2. Statistical Power: In populations with high heterogeneity, the PO model achieved higher statistical power. This means that for a given sample size, the PO model is more likely to detect a statistically significant treatment effect if one truly exists.
3. Stability: In more homogeneous populations, the PO model performed similarly to the Cox model, suggesting that there is little downside to using it as a primary or sensitivity analysis tool.
Reanalysis of Clinical Trial Data
When the researchers applied the PO model to the actual trial results, the findings were striking. In the DELIVER trial, the survival PO model provided consistently higher statistical power than the original Cox analysis. In the DAPA-HF trial, where heterogeneity was lower, the PO model and the Cox model yielded similar results. These findings reinforce the idea that the PO model is particularly valuable in the most challenging and diverse patient populations.

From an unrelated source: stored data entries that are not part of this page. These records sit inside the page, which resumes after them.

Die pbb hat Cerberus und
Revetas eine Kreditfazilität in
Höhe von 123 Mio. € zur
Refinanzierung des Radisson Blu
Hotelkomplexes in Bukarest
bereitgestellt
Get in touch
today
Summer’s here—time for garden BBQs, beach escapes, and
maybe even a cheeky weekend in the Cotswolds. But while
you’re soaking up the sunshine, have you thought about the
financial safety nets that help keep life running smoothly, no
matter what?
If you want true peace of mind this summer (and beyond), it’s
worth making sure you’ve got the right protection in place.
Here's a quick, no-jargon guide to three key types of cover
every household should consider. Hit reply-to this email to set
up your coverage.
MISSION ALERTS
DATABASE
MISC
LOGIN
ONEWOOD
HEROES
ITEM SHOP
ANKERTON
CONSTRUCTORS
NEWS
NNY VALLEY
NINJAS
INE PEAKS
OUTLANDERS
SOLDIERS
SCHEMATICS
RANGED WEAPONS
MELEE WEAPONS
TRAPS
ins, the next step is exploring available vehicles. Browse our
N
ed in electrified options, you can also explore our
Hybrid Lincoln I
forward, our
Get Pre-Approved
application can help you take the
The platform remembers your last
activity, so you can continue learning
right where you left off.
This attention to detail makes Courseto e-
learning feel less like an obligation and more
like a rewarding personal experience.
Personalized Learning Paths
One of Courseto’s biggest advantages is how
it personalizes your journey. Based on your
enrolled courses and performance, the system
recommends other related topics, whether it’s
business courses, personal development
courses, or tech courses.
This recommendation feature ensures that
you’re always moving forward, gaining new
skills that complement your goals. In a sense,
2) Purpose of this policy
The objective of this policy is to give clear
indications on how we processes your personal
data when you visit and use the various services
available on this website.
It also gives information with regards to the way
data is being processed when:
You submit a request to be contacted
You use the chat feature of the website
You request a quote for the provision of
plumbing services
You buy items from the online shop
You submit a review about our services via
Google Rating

Clinical Implications: A New Lens for Interpreting Treatment Benefit
One of the most significant advantages of the survival PO model is its intuitive interpretation for clinicians. While a ‘hazard ratio’ can be difficult to explain to a patient, the ‘odds of being event-free’ is a direct and relatable metric. For example, a result from a PO model can be stated as: ‘Patients treated with this medication have 30% higher odds of remaining free from heart failure hospitalization or cardiovascular death compared to those on placebo.’
Furthermore, the robustness of the PO model ensures that the treatment effect reported at the end of a long-term trial is not artificially deflated by the early loss of high-risk patients in the control group. This provides a more accurate reflection of the drug’s long-term protective value.

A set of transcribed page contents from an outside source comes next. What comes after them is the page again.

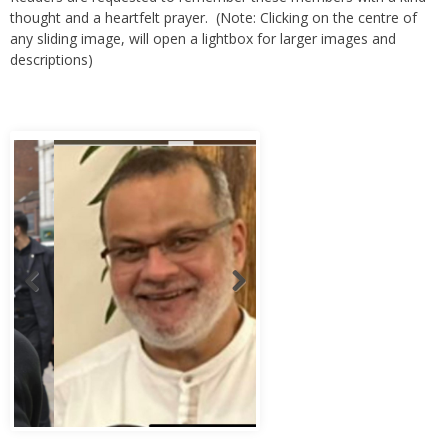
any sliding image, will open a lightbox for larger images and
descriptions)
Abbas Murad Kermalli 1966-2022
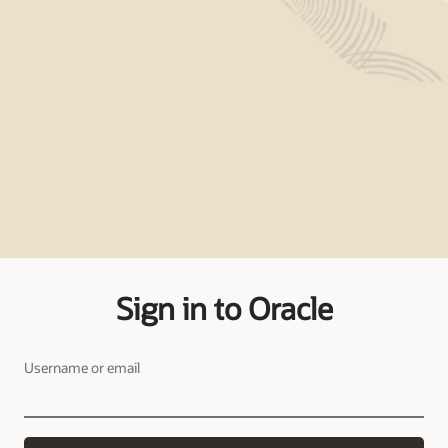
Sign in to Oracle
Username or email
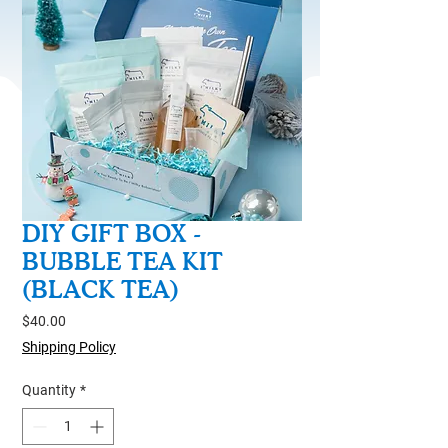
DIY GIFT BOX -
BUBBLE TEA KIT
(BLACK TEA)
Price
$40.00
Shipping Policy
Quantity
*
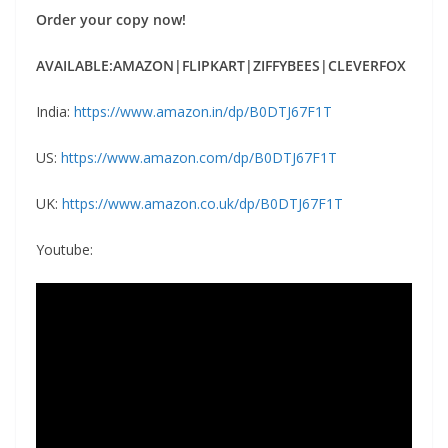
Order your copy now!
AVAILABLE:AMAZON|FLIPKART|ZIFFYBEES|CLEVERFOX
India:
https://www.amazon.in/dp/B0DTJ67F1T
US:
https://www.amazon.com/dp/B0DTJ67F1T
UK:
https://www.amazon.co.uk/dp/B0DTJ67F1T
Youtube:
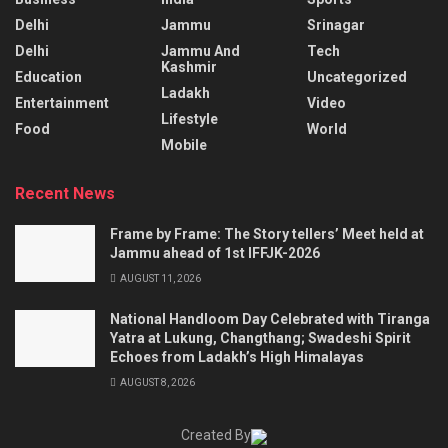
Delhi
Jammu
Srinagar
Delhi
Jammu And
Tech
Kashmir
Education
Uncategorized
Ladakh
Entertainment
Video
Lifestyle
Food
World
Mobile
Recent News
Frame by Frame: The Story tellers’ Meet held at
Jammu ahead of 1st IFFJK-2026
AUGUST 11, 2026
National Handloom Day Celebrated with Tiranga
Yatra at Lukung, Changthang; Swadeshi Spirit
Echoes from Ladakh’s High Himalayas
AUGUST 8, 2026
Created By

Expert Commentary and Methodological Considerations
Methodologists have long argued for a move toward ‘estimands’ that are more resilient to the nuances of trial dynamics. The survival PO model aligns with this shift. However, experts note that the transition from Cox to PO models requires a change in how clinical trialists think about data.
While the PO model solves the problem of risk heterogeneity bias, it is not a panacea. It still requires careful consideration of model fit and the nature of the event being studied. Nevertheless, as the field of cardiology moves toward more personalized medicine and investigates increasingly diverse patient groups (such as those in HFpEF trials), the need for statistical tools that can handle heterogeneity is paramount.
Conclusion: Shaping the Future of Cardiovascular Trial Design
The study by Myte et al. provides a compelling case for integrating the survival proportional odds model into the standard toolkit of cardiovascular research. By demonstrating that this model is more robust to risk heterogeneity and provides higher statistical power in complex populations like HFpEF, the researchers have offered a pathway to more reliable and interpretable trial results.
As we look toward future trials in heart failure and other chronic cardiovascular conditions, the survival PO model should be considered not just as a sensitivity analysis, but as a viable alternative for primary outcome assessment. Its ability to provide a clear, intuitive, and statistically sound estimate of treatment benefit makes it a powerful asset in the quest to improve patient care through evidence-based medicine.
Funding and ClinicalTrial.gov
The original trials analyzed in this study were funded by AstraZeneca. The DAPA-HF trial is registered at ClinicalTrials.gov with the identifier NCT03036124, and the DELIVER trial is registered with the identifier NCT03619213.
References
Myte R, Mattsson A, Poole M, Little DJ, Nyström P, Henderson A, Claggett BL, Gasparyan SB, Solomon SD, McMurray JJV. Survival Odds to Minimize Risk Heterogeneity Bias in Heart Failure Trials: Application to Dapagliflozin. Circ Heart Fail. 2025 Dec;18(12):e013496. doi: 10.1161/CIRCHEARTFAILURE.125.013496. Epub 2025 Oct 31. PMID: 41170566; PMCID: PMC12704667.